§ **Verilen alıntı**
========

Altı yılda tesis edilemeyen güven
Şükrü, KDP'nin altı yılda neden güven tesis edemediğine dair şunları söylüyor:
"Bunun için Şengal'i DAİŞ'ten (IŞİD) kurtarması ve yaraları sarması gerekirdi. Ama Ezidilerin imdadına giden PKK'ye terörist diyerek karşı çıktı. Roj Peşmergeleri'ni bölgeye sokmaya kalkıştı. Türkiye'nin hava saldırılarında insanlar şehit düştü. İstihbaratı kim veriyor? KDP.
"Bu kaygıları daha da artırdı. KDP, Ezidilere yakınlaşmak yerine üzerlerinde baskıya artırdı. Gözdağı verdi. Kendinden başka bir gücü kabul etmiyor. Onlar da KDP'yi kabul etmiyor. Kaygılılar, o yüzden kendileri örgütlendiler. Bu saatten sonra KDP kaybetmiştir. Kaybettiği için de Bağdat'a gidip ittifak kurdu. Şengal'e dönemeyeceklerini, dönseler de marjinal kalacaklarını biliyorlar.
"Kontrol altına alamadığı bir yerin kendisi dışındaki Kürtlerin değil Irak'ın elinde olmasını istedi. Türkiye de memnun."
'Türkiye operasyon yaptıkça PKK ovaya iniyor'
Şükrü'nün Kürtler arası iç çelişkilere dair öngörüsü şöyle:
"KDP uzun süredir Ezidiler içinde örgütleniyordu. İnsanlar ekonomik olarak muhtaçtılar. Devlet yok, hükümet yok. Bu sayede KDP örgütlenebildi. KYB dahil diğer partiler de vardı ama bunlar pasifti.

========

§ **Kayıtlı veriler**
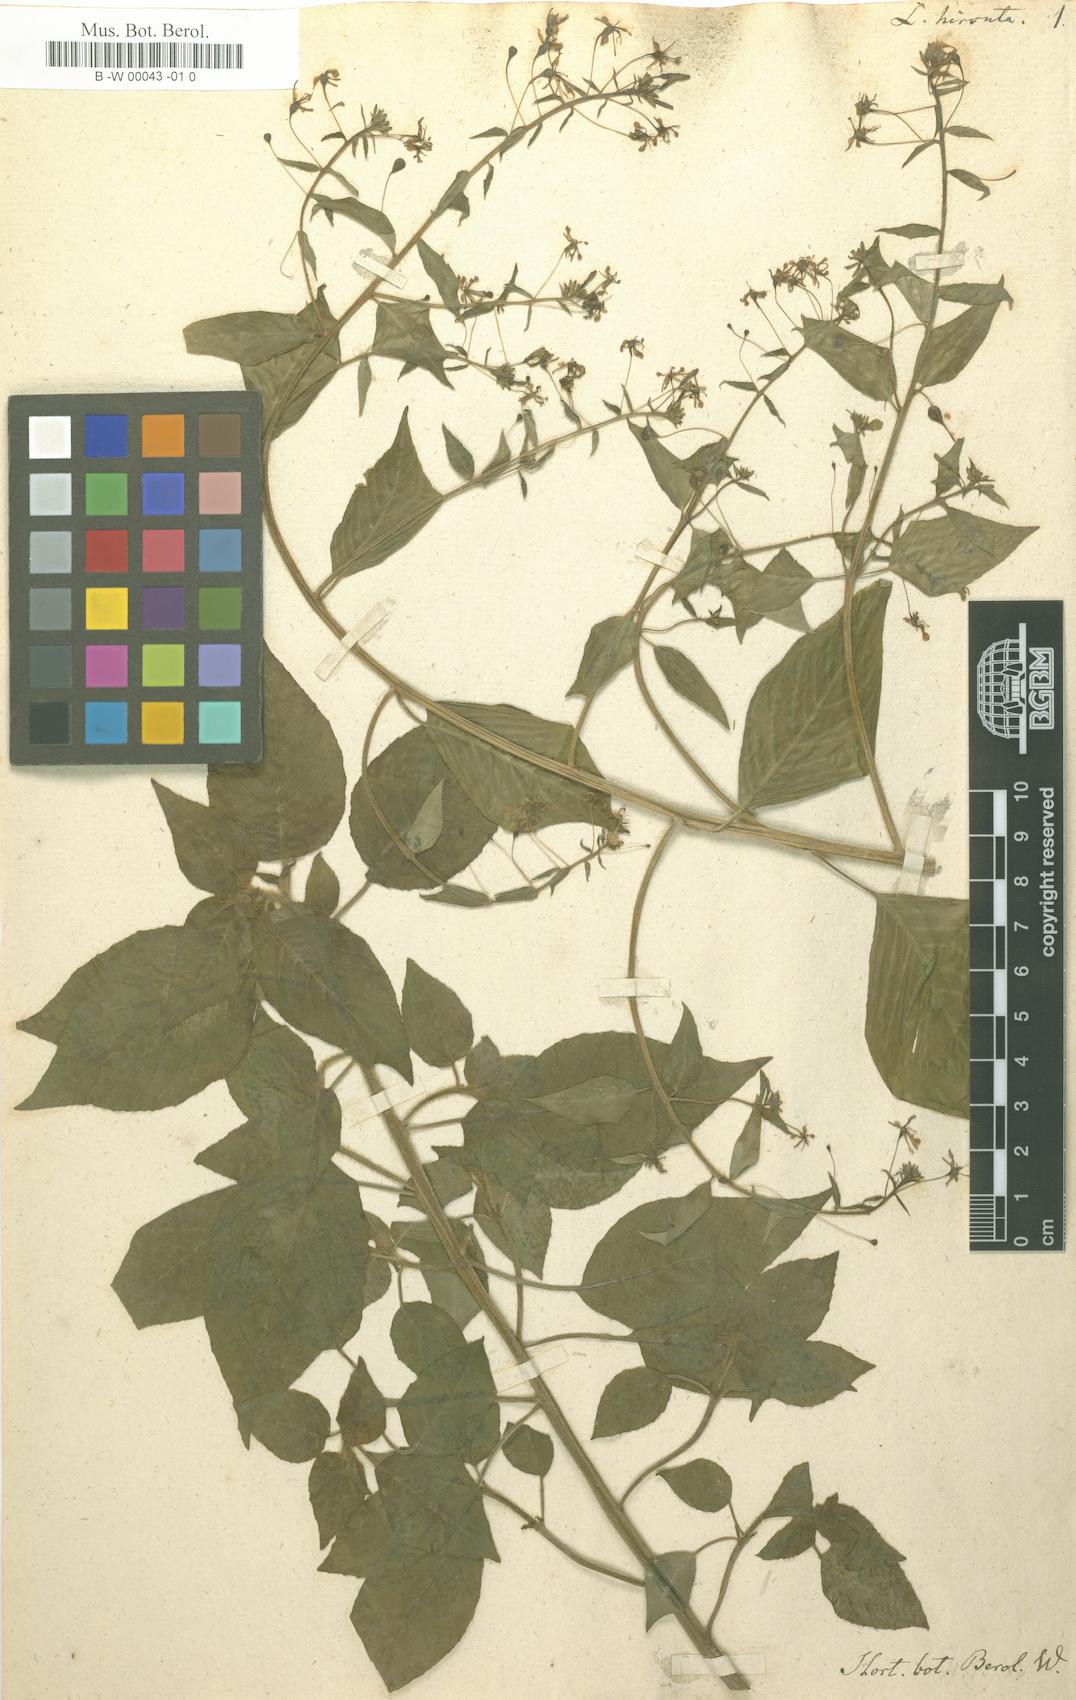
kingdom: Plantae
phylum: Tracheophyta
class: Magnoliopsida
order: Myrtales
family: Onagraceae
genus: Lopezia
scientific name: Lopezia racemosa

========

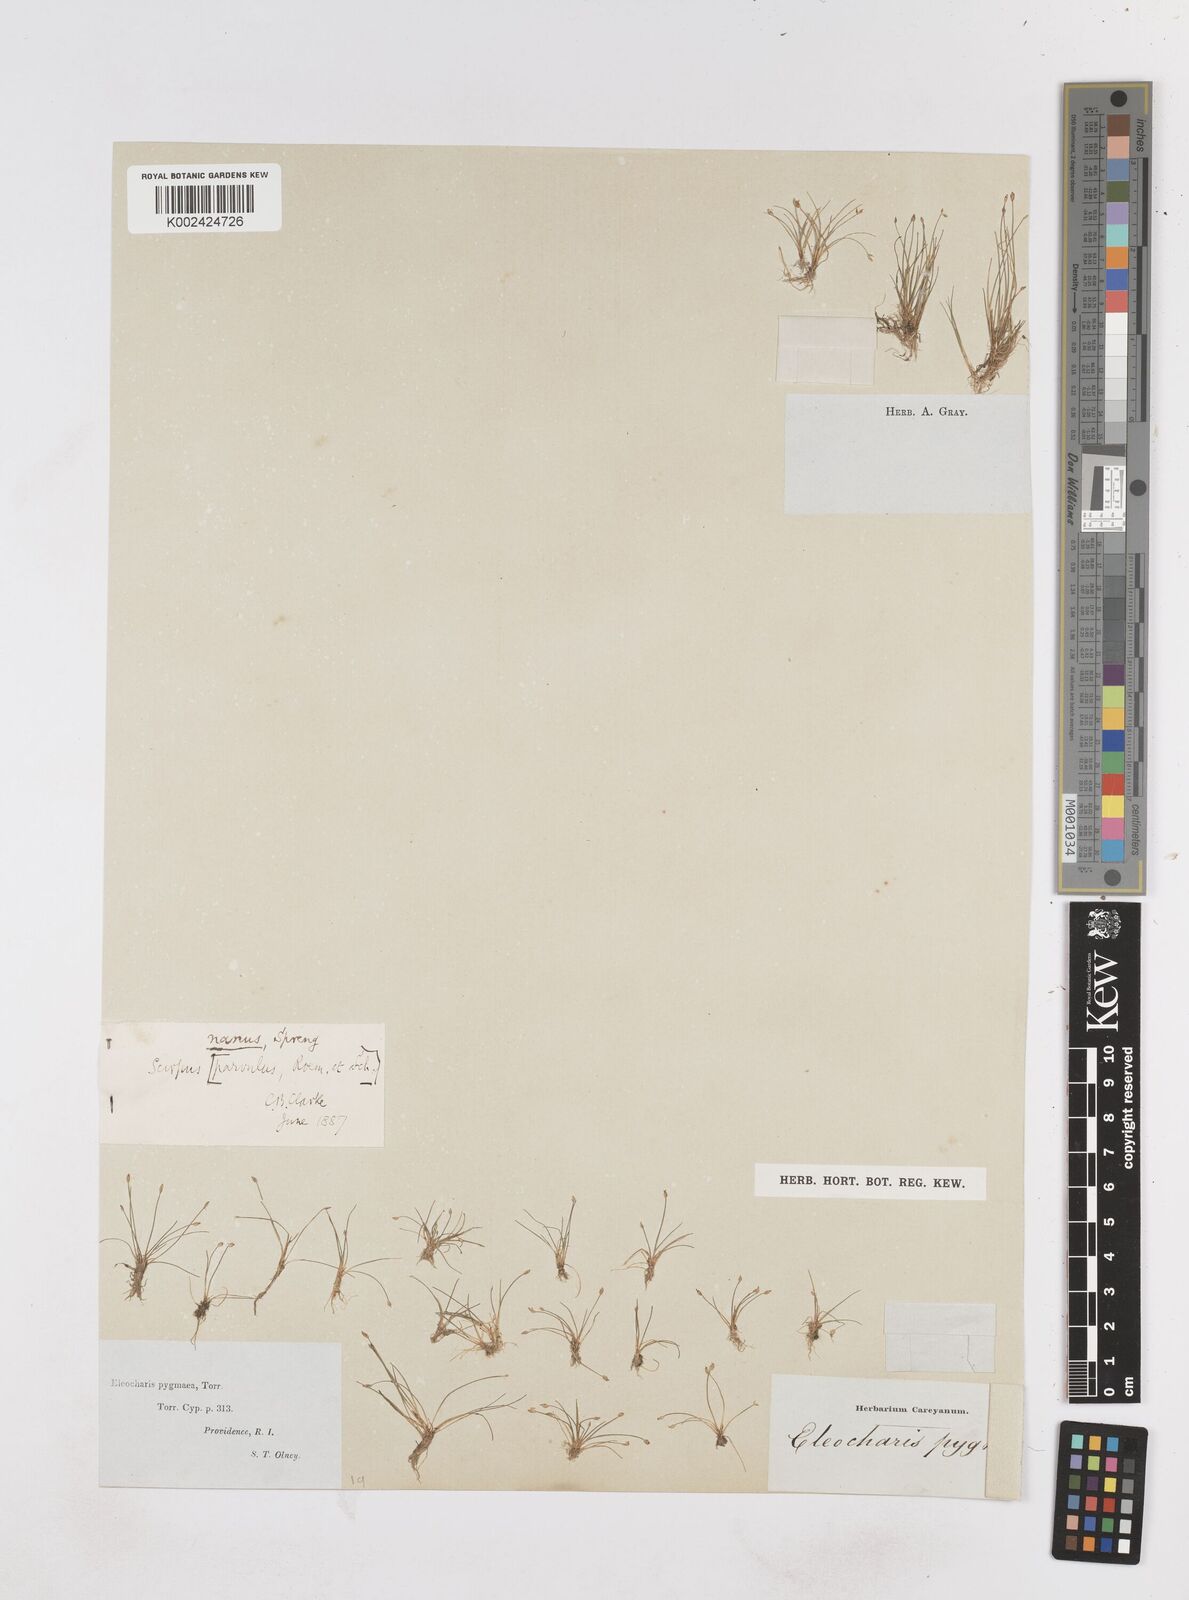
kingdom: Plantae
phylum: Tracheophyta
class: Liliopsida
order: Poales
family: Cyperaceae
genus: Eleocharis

========

§ **Göreviniz**
Şengal'deki Ezidiler ve KDP üzerine olan alıntıyı son cümlesinden itibaren sürdürün.

§ **Yanıt**
"Ezidiler şimdi KDP ve PKK çizgisinde bölünmüş durumdalar. Eski Peşmergeler, şeyhler, mirler KDP'ye yakın. KDP onlara yardım ediyor.
"Yeni nesiller KDP'ye inanmıyor. O yüzden PKK hızla gelişti. Bu mesele sadece Şengal'le sınırlı değil. PKK'nin ovada gelişmesi KDP için tehlikeli. Türkiye operasyon yaptıkça PKK ovaya iniyor. Bu durumda KDP hem alan hem de kitle kaybediyor.
"Kürdistan'daki insanların PKK'yle ilgili algısı da zamanla değişti. Bu yüzden KDP korkuyor. Halk KDP'nin Türkiye ile birlikte hareket etmesinden rahatsız. Kürtler Afrin ve Sere Kaniye'nin işgalini kabul etmedi. Türk devletine karşı tepki, KDP'ye de yöneliyor. Şimdi Şengal'de çatışma çıkarsa PKK buna karşılık verir. Türkiye saldırırsa zaten savaşa girer. Çünkü Şengal'i kırmızı çizgiye dönüştürmüş durumdalar."
Sosyolog Azad Barış ise Ezidilerin özerklik istemesinin altında yatan nedenlerdeki tarihsel devamlılığına dikkat çekiyor.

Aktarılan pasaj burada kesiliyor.